Try to remain calm. It’s important to stay calm if you want to address the situation in a productive fashion. You likely have questions you want answered and issues you want addressed. In order for this to happen, you cannot completely lose control.

  • Take a few deep breaths before going into the conversation. You may want to even vent your emotions ahead of time, to someone else or in a journal, to get them out of your system.
  • It’s okay to have emotions. You may cry or become angry. However, strive to keep these emotions from inhibiting your ability to communicate effectively. You can also act on your emotions after dealing with the situation.

Address any reasons for infidelity. Infidelity usually has some underlying cause. While no one needs to take all of the blame, there may have been an underlying issue with your relationship. You should discuss this to figure out how to best move forward. This is particularly important if you want to salvage the relationship.

  • Your partner may be hesitant to open up about why they cheated. Factors that lead to an affair are sensitive, and your partner may want to spare your feelings. However, underlying factors need to be addressed in a healthy fashion.
  • As you address the reasons for the affair, go in with the right mindset. Do not think of it as any one person taking the blame. The two of you are working, collaboratively, on what may have gone wrong and whether it can be fixed.

Decide if you want to stay. Infidelity is not always insurmountable. Many couples find a way to move on from an affair. However, infidelity is also a major breach of trust. After the confrontation, you may find the relationship is not worth salvaging.

  • Remember, you need to know a lot about a situation before you can make an intelligent decision about what to do. During the confrontation, you should have uncovered a lot of facts about your relationship and your partner.
  • Do not make a decision right away. Spend a few days thinking things over and weighing the pros and cons. Making a decision about whether to stay after infidelity is never easy. Take all the time you need.

Commit to healing as a couple, if that’s what you want. If you decide you want to stay together, both of you need to commit to the healing process. Try to abandon feelings of blame and anger. Move forward together as a couple.

  • Moving on together is reassuring for the partner who was betrayed. It is also encouraging for the partner who was unfaithful. You want to work on creating a new foundation for the relationship.
  • Accept that it will take time for you to re-build trust and intimacy. Lay down some ground rules in regards to things like communication. For example, maybe it would be best not to address the affair directly right now. You could say something like, “I think we should work on having as normal a relationship possible. I don’t want to mention the affair going forward unless it’s absolutely necessary.”
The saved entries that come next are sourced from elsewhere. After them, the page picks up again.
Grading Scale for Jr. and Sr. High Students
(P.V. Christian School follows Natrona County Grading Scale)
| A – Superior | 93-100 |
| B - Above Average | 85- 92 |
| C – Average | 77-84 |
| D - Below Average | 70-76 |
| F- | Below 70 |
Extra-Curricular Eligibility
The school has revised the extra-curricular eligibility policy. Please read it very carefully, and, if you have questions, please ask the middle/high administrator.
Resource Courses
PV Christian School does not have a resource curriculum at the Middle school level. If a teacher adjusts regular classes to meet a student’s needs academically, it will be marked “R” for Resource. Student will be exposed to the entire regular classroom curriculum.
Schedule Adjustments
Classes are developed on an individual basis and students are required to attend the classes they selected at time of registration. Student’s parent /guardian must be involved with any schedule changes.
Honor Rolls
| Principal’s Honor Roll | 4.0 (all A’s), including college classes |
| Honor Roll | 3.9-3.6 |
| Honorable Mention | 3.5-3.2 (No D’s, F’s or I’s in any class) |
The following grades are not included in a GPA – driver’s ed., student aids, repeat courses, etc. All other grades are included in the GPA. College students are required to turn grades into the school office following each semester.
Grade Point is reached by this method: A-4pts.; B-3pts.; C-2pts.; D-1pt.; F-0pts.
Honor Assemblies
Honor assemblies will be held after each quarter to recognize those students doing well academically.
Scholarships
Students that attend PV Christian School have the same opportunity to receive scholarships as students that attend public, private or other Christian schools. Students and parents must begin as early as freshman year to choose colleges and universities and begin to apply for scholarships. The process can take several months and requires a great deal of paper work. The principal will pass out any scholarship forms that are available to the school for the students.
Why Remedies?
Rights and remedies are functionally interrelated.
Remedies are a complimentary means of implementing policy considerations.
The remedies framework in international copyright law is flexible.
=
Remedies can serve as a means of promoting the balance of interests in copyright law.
Reach out to others for help. It’s important to seek emotional support after a partner has cheated. If you need to vent your feelings, reach out to friends and family members.

  • Remember not to be vindictive. You don’t want to spread negativity about your partner. Focus on yourself and your feelings rather than complaining about your partner. Talk about our own feelings. Say something like, “I feel so hurt by what he or she did” instead of, “He or she really hurt me because he’s or she’s a jerk.”
  • Whether you decide to remain in the relationship or not, the support of others here is important. You deserve care, love, and support after having been betrayed.
  • Remember it’s really ok to cry and you should not be ashamed to do so. if you need to do it in your room or bathroom…let it all out and move on to either working it out or moving on to being apart.